== Records ==

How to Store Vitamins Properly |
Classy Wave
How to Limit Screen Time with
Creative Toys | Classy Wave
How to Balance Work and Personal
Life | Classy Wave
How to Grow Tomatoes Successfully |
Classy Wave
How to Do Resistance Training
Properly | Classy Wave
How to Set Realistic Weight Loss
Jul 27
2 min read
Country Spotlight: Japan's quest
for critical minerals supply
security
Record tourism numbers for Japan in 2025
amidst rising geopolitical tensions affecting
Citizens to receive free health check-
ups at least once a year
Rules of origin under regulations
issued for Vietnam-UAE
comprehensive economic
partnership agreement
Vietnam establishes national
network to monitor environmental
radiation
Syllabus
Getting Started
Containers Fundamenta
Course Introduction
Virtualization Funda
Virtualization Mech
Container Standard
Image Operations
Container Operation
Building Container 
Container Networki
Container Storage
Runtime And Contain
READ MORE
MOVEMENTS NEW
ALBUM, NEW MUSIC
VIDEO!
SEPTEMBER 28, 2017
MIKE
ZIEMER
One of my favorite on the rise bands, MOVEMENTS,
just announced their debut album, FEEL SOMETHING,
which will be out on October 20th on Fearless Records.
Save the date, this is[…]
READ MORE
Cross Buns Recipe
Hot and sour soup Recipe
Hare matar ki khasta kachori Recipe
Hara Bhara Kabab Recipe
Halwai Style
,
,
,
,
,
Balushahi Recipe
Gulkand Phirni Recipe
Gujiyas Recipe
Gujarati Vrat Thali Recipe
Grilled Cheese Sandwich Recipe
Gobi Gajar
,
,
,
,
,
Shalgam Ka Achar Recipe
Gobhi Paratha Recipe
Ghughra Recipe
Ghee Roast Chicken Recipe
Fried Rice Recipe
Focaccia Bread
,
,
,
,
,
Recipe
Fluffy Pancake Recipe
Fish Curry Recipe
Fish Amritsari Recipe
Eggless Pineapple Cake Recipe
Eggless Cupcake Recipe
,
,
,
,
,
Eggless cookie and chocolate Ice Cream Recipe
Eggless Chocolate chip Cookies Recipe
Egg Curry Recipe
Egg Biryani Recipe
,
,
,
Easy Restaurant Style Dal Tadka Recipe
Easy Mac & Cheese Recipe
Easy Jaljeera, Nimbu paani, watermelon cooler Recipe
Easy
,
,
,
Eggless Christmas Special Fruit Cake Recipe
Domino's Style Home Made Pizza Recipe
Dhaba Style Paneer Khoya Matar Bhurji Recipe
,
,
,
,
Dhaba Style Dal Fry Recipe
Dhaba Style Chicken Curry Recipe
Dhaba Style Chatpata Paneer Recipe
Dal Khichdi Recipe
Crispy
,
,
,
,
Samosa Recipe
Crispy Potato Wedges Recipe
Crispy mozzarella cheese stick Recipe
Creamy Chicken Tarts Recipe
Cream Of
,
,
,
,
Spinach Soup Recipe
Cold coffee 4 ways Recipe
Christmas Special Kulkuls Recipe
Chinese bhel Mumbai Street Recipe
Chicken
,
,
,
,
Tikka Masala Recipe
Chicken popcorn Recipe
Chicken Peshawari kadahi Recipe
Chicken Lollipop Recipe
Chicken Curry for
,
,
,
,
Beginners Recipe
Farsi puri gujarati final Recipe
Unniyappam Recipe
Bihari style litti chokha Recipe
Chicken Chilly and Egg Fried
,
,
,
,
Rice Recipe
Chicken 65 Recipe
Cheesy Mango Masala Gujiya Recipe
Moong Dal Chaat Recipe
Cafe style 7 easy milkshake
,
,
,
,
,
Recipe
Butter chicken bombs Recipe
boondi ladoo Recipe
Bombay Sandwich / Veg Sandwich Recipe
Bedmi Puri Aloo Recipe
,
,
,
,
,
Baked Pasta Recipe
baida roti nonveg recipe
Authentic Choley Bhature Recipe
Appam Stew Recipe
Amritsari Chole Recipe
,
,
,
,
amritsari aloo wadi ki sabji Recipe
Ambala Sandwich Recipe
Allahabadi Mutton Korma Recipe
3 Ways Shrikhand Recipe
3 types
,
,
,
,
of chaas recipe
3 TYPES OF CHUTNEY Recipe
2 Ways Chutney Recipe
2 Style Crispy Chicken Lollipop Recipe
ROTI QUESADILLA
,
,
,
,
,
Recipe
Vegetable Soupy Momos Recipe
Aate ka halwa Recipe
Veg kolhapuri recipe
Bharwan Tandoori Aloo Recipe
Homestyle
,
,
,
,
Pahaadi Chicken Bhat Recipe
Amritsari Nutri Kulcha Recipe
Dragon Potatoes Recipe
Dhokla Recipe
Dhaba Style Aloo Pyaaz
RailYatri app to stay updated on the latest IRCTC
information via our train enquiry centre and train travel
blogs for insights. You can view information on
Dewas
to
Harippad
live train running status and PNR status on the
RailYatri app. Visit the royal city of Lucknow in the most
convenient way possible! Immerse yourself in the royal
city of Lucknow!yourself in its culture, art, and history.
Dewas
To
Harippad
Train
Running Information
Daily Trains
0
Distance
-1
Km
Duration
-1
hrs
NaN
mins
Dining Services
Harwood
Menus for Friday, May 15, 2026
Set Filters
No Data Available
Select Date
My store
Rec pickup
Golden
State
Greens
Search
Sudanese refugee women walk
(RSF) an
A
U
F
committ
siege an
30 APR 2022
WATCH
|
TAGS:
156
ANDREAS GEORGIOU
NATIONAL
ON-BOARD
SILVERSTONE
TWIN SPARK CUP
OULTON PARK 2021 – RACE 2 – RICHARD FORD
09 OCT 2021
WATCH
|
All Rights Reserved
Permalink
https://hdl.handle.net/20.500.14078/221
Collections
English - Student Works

== Task ==
Please write out the lines that run from the one with "https://hdl.handle.net/20.500.14078/221" to the end of the records, both included, exactly as they appear.

== Exercise output ==
https://hdl.handle.net/20.500.14078/221
Collections
English - Student Works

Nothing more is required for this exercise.